Tuesday, February 2, 2010

Projecting career rushing yardage

A blog post by a Dallas Morning News reporter in December claimed that LaDainain Tomlinson "remains on pace to match" Emmitt Smith's all-time rushing record, but anyone who watched Tomlinson trudge along at 3.27 yards per carry this season knows that Tomlinson's chances of approaching Smith's record are almost nil. Bill Nichols' claim was based on the fact that Tomlinson had played 137 career games and had 12,321 career rushing yards, which was just 26 yards fewer than Smith had through the same number of games. Of course, Nichols ignored the two most important factors that go into determining the likelihood of a player ever reaching Smith's total of 18,355 yards, those being the player's age and his recent level of production.

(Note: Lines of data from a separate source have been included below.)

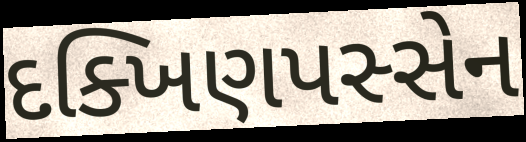
દક્ખિણપસ્સેન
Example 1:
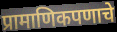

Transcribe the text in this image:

प्रामाणिकपणाचे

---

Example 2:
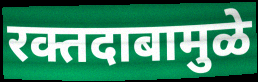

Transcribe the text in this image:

रक्तदाबामुळे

Smith's 137th career game came when he was 29 years, 205 days old. Tomlinson's came when he was 30 years, 166 days old — essentially a full year older. And after 137 games, the younger Smith was far more productive than the older Tomlinson. The 29-year-old Smith rushed for 4.2 yards per carry and 1,332 yards, including seven 100-yard games. The 30-year-old Tomlinson rushed for just 730 yards and has gone 22 straight games without reaching the 100-yard mark. Smith at 30 also was far more productive than Tomlinson at 30, rushing for 1,397 yards at 4.2 yards per carry, with nine 100-yard games despite missing one game and having just one carry in another game. Smith, of course, remained productive for several years after that, even surpassing at age 35 what Tomlinson produced at age 30.

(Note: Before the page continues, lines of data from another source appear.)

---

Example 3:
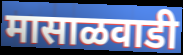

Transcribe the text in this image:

मासाळवाडी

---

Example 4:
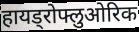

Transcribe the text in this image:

हायड्रोफ्लुओरिक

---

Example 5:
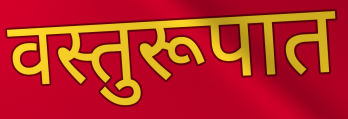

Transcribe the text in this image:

वस्तुरूपात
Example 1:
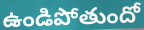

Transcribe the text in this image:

ఉండిపోతుందో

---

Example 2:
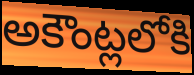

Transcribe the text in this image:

అకౌంట్లలోకి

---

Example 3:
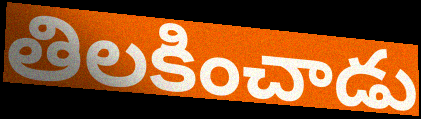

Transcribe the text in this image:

As the example of Smith and Tomlinson shows, being nearly equal in games played and career rushing yards does not make two running backs equal at that stage of their careers. A similar example is that of Steven Jackson and Priest Holmes. Jackson has 6,707 rushing yards after 84 career games, which is almost equal to Holmes' 6,692 after 87 career games. Jackson just completed a 1,416-yard season. Holmes after 87 games had just completed a 1,420-yard season. They were nearly equal in career games, career yards and current level of production. The difference, though, is their age. Jackson is 26 years old. Holmes, who was a rookie at age 26, was 30 years old after 87 games. He would go on to rush for just 1,480 more yards in his career.

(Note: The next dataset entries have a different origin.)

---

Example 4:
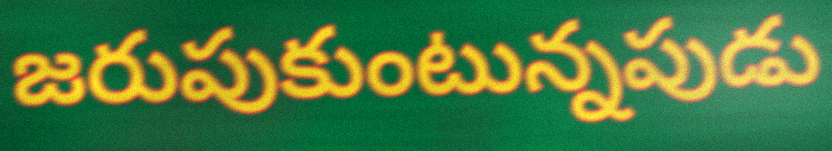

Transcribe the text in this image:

జరుపుకుంటున్నపుడు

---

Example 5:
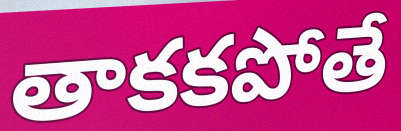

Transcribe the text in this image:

తాకకపోతే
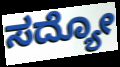
ಸದ್ಯೋ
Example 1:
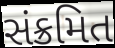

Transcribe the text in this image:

સંક્રમિત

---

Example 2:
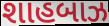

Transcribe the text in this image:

શાહબાઝ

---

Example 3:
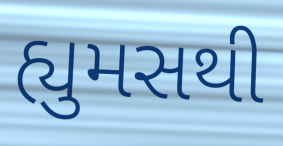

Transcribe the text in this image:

હ્યુમસથી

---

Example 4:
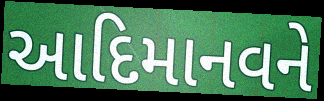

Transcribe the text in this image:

આદિમાનવને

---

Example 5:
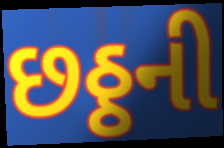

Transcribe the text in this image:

છઠ્ઠની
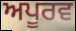
ਅਪੂਰਵ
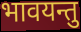
भावयन्तु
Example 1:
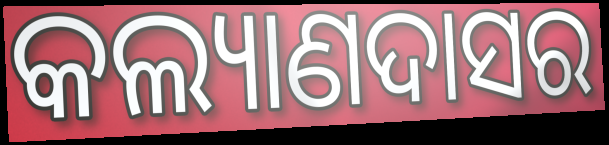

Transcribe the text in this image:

କଲ୍ୟାଣଦାସର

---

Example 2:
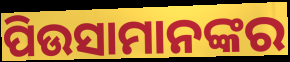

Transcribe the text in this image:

ପିଉସାମାନଙ୍କର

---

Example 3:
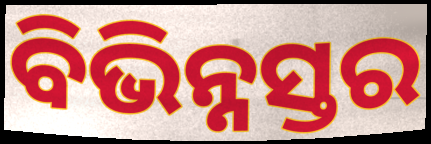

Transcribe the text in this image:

ବିଭିନ୍ନସ୍ତର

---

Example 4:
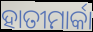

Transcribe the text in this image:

ହାତୀମାର୍କା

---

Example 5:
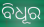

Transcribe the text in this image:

ବିଧୂର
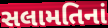
સલામતિનાં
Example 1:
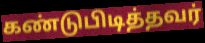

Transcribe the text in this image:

கண்டுபிடித்தவர்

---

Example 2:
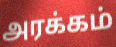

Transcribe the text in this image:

அரக்கம்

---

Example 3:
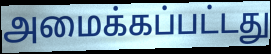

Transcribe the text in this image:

அமைக்கப்பட்டது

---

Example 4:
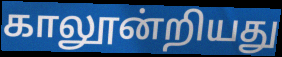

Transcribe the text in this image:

காலூன்றியது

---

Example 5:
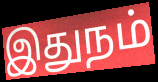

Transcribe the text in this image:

இதுநம்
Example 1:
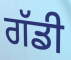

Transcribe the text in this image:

ਗੱਡੀ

A running back's career rushing yardage can be projected based on the two factors I mentioned earlier: age and recent level of production. Doug Drinen at pro-football-reference.com once attempted to do this by using a variation of Bill James' Favorite Toy, a method used to project career statistics for baseball players. The Favorite Toy calculates a player's remaining seasons based on his age and calculates his established level of production based on his previous three seasons. Those figures are then used to project his totals for future seasons, which can be added to his previous totals to project his career totals. Realizing that a running back's production would decline more quickly than a baseball player's production, Drinen made a slight adjustment to James' formula, changing one value from 0.7 to 0.6. Testing Drinen's formula by comparing its projections to the actual results for 20 running backs who had completed their careers since the mid-1980s, I found that their projected career totals using his formula were too low early in their careers and too high later in the careers. It became apparent to me that the shape of a running back's career doesn't match what is projected by the formula Drinen used.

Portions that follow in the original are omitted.